## Instructions for the task
Count the lines in the entries below that contain the string "right", and reply with that number alone.

## Material to process
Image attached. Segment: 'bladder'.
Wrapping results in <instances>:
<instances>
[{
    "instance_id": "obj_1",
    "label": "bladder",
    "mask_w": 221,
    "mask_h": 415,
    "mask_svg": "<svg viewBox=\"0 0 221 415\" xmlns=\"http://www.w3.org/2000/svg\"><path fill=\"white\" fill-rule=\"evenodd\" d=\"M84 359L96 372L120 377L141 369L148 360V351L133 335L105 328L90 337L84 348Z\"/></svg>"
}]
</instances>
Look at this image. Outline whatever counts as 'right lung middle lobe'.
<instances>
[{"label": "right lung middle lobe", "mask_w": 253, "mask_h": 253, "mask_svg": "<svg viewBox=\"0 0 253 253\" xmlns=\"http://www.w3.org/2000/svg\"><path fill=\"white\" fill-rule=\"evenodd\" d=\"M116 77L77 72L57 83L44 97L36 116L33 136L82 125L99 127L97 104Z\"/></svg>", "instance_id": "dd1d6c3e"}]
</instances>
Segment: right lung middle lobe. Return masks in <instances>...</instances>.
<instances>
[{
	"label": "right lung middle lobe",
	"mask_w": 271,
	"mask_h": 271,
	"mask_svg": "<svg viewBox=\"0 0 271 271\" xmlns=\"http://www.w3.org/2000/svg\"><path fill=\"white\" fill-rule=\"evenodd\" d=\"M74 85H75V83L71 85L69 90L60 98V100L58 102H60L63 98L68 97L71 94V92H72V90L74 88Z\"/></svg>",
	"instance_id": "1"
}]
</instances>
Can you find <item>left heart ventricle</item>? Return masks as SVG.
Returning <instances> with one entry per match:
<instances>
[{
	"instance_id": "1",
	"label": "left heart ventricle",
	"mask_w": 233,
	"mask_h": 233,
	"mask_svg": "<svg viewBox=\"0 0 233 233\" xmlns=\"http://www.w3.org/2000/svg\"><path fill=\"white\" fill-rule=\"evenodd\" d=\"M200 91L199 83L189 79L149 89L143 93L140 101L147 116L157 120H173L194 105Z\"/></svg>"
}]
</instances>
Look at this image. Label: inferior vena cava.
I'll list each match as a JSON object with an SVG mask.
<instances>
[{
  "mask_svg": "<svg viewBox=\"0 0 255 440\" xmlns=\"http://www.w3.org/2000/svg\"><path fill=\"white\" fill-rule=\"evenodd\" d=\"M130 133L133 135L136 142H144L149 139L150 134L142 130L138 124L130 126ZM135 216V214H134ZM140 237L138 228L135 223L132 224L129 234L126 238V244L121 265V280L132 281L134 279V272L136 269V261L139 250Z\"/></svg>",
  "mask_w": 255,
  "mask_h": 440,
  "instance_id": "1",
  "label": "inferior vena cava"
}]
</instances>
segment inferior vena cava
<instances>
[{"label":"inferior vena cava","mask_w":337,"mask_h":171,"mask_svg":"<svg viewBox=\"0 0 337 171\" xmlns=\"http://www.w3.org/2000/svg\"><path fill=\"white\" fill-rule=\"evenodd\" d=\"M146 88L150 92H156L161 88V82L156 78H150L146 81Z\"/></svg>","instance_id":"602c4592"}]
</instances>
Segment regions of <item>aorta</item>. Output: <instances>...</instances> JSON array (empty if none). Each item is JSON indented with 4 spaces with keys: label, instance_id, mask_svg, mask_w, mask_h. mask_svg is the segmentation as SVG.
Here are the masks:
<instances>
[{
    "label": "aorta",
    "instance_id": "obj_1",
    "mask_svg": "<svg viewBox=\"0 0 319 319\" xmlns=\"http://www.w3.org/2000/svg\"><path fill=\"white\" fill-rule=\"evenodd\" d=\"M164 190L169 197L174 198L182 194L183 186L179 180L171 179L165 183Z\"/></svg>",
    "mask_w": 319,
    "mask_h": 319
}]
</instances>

## Expected answer
4